(Task prompt)
Before copying, set the images aside; then transcribe every entry below exactly.

[Page images and extracted text]
::::
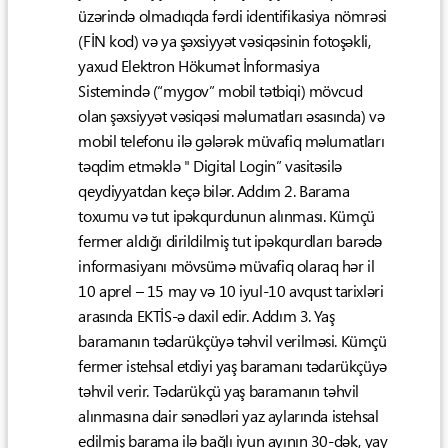
üzərində olmadıqda fərdi identifikasiya nömrəsi
(FİN kod) və ya şəxsiyyət vəsiqəsinin fotoşəkli,
yaxud Elektron Hökumət İnformasiya
Sistemində (“mygov” mobil tətbiqi) mövcud
olan şəxsiyyət vəsiqəsi məlumatları əsasında) və
mobil telefonu ilə gələrək müvafiq məlumatları
təqdim etməklə " Digital Login” vasitəsilə
qeydiyyatdan keçə bilər. Addım 2. Barama
toxumu və tut ipəkqurdunun alınması. Kümçü
fermer aldığı dirildilmiş tut ipəkqurdları barədə
informasiyanı mövsümə müvafiq olaraq hər il
10 aprel – 15 may və 10 iyul-10 avqust tarixləri
arasında EKTİS-ə daxil edir. Addım 3. Yaş
baramanın tədarükçüyə təhvil verilməsi. Kümçü
fermer istehsal etdiyi yaş baramanı tədarükçüyə
təhvil verir. Tədarükçü yaş baramanın təhvil
alınmasına dair sənədləri yaz aylarında istehsal
edilmiş barama ilə bağlı iyun ayının 30-dək, yay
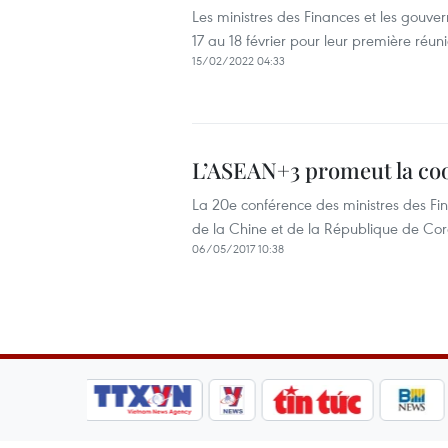
Les ministres des Finances et les gouv
17 au 18 février pour leur première réu
15/02/2022 04:33
L’ASEAN+3 promeut la coo
La 20e conférence des ministres des F
de la Chine et de la République de Co
06/05/2017 10:38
::::
(Answer to the problem)
üzərində olmadıqda fərdi identifikasiya nömrəsi
(FİN kod) və ya şəxsiyyət vəsiqəsinin fotoşəkli,
yaxud Elektron Hökumət İnformasiya
Sistemində (“mygov” mobil tətbiqi) mövcud
olan şəxsiyyət vəsiqəsi məlumatları əsasında) və
mobil telefonu ilə gələrək müvafiq məlumatları
təqdim etməklə " Digital Login” vasitəsilə
qeydiyyatdan keçə bilər. Addım 2. Barama
toxumu və tut ipəkqurdunun alınması. Kümçü
fermer aldığı dirildilmiş tut ipəkqurdları barədə
informasiyanı mövsümə müvafiq olaraq hər il
10 aprel – 15 may və 10 iyul-10 avqust tarixləri
arasında EKTİS-ə daxil edir. Addım 3. Yaş
baramanın tədarükçüyə təhvil verilməsi. Kümçü
fermer istehsal etdiyi yaş baramanı tədarükçüyə
təhvil verir. Tədarükçü yaş baramanın təhvil
alınmasına dair sənədləri yaz aylarında istehsal
edilmiş barama ilə bağlı iyun ayının 30-dək, yay
Les ministres des Finances et les gouv
17 au 18 février pour leur première réu
15/02/2022 04:33
L’ASEAN+3 promeut la coo
La 20e conférence des ministres des F
de la Chine et de la République de Co
06/05/2017 10:38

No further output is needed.